O
cinema brasileiro sempre foi visto com desconfiança pelos próprios
brasileiros. Talvez pela pouca qualidade técnica, herança do tempo
onde a maioria dos filmes que o Brasil produzia vinha da boca do
lixo, com suas pornochanchadas e produções de baixo orçamento, ou
pelo fato de grande parte das histórias levadas ao público tratarem
sempre de tramas pouco diversificadas, vividas no período de
ditadura ou retratando problemas sociais vividos em favelas. Mas esse
quadro vem mudando bastante e hoje, com melhor acesso a equipamentos
de qualidade e a visibilidade dada pela internet, o que favorece o
patrocínio a quem pensa fora da caixa, o cinema tupiniquim vem
crescendo gradualmente no que tem a oferecer a seu espectador,
deixando pouco, ou nada a desejar a produções estrangeiras.
Uma
produção que ilustra essa mudança em nosso cinema, mesmo ainda
tendo laços com os temas miséria e ditadura militar, é o ótimo
filme, dirigido por Caíto Ortiz e roteirizado pelo mesmo junto com
Lusa Silvestre, "O roubo da Taça", que conta de maneira
divertida e inteligente o episódio do roubo da taça Jules Rimet,
ocorrido em Dezembro de 1983 e que, assim como o Curta "Ninjas",
de Dennison Ramalho, me deu novas esperanças sobre o futuro da
sétima arte brasileira.
"O
roubo da Taça" conta a história de Sérgio Peralta, um
malandro carioca, corretor de seguros, viciado em jogo e apaixonado
por futebol, que após ser ameaçado de morte por um credor, resolve,
junto com seu amigo "Borracha", roubar a cópia da taça
Jules Rimet, que havia se tornado propriedade da CBF após a seleção
de futebol brasileira vencer três copas do mundo. O que Peralta
desconhece é que na terra da malandragem, camarão que dorme a onda
leva e, por engano, a CBF deixou a taça verdadeira exposta e colocou
a cópia em um cofre, entregando um abacaxi na mão dos ladrões e
deixando o expectador boquiaberto ao saber que essa história maluca
é baseada em fatos reais.
O
filme é uma grata surpresa em todos os aspectos. Seja com o modo
como conta e desenvolve a trama, ou no que se refere a montagem, ou
mesmo na fotografia, "O roubo da taça" mostra que é
possível fazer cinema de qualidade no Brasil. O roteiro do filme é
bem redondinho e divertido, não deixando grandes pontas soltas na
trama (a não ser, onde foi parar o Bispo?) e consegue desenvolver
bem os personagens envolvidos e até justificar e tornar bacana a
narração feita de forma didática pela personagem de Taís Araujo.

* [EXERCÍCIO 1] Segundo a resenha sobre "O roubo da Taça", em que mês e ano ocorreu o roubo da taça Jules Rimet?

* [LISTAGEM FORNECIDA]
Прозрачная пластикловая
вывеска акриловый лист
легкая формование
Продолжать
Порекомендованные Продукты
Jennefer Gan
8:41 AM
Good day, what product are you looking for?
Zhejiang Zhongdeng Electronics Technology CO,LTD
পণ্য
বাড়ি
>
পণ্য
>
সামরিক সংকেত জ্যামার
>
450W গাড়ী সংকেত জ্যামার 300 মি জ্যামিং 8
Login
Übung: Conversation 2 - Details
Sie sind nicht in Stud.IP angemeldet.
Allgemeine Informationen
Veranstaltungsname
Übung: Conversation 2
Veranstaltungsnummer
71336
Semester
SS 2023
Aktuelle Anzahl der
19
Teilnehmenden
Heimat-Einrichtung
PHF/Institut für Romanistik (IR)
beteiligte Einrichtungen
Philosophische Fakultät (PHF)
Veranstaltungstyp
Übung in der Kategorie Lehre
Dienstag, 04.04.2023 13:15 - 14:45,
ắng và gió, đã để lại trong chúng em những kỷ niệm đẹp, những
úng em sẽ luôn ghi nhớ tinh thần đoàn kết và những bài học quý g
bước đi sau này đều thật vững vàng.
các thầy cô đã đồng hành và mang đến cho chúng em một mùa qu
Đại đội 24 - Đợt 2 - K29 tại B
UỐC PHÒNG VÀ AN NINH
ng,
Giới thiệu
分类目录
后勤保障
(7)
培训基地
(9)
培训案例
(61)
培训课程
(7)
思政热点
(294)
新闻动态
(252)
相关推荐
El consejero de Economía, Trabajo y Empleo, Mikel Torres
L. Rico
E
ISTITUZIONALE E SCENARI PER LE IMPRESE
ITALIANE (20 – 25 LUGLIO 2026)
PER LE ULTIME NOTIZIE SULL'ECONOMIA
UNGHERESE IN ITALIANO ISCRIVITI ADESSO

* [EXERCÍCIO 2] Reproduza, sem alterar nada, todas as linhas da listagem acima.

* [RESPOSTA 1] Em dezembro de 1983.

* [RESPOSTA 2]
Прозрачная пластикловая
вывеска акриловый лист
легкая формование
Продолжать
Порекомендованные Продукты
Jennefer Gan
8:41 AM
Good day, what product are you looking for?
Zhejiang Zhongdeng Electronics Technology CO,LTD
পণ্য
বাড়ি
>
পণ্য
>
সামরিক সংকেত জ্যামার
>
450W গাড়ী সংকেত জ্যামার 300 মি জ্যামিং 8
Login
Übung: Conversation 2 - Details
Sie sind nicht in Stud.IP angemeldet.
Allgemeine Informationen
Veranstaltungsname
Übung: Conversation 2
Veranstaltungsnummer
71336
Semester
SS 2023
Aktuelle Anzahl der
19
Teilnehmenden
Heimat-Einrichtung
PHF/Institut für Romanistik (IR)
beteiligte Einrichtungen
Philosophische Fakultät (PHF)
Veranstaltungstyp
Übung in der Kategorie Lehre
Dienstag, 04.04.2023 13:15 - 14:45,
ắng và gió, đã để lại trong chúng em những kỷ niệm đẹp, những
úng em sẽ luôn ghi nhớ tinh thần đoàn kết và những bài học quý g
bước đi sau này đều thật vững vàng.
các thầy cô đã đồng hành và mang đến cho chúng em một mùa qu
Đại đội 24 - Đợt 2 - K29 tại B
UỐC PHÒNG VÀ AN NINH
ng,
Giới thiệu
分类目录
后勤保障
(7)
培训基地
(9)
培训案例
(61)
培训课程
(7)
思政热点
(294)
新闻动态
(252)
相关推荐
El consejero de Economía, Trabajo y Empleo, Mikel Torres
L. Rico
E
ISTITUZIONALE E SCENARI PER LE IMPRESE
ITALIANE (20 – 25 LUGLIO 2026)
PER LE ULTIME NOTIZIE SULL'ECONOMIA
UNGHERESE IN ITALIANO ISCRIVITI ADESSO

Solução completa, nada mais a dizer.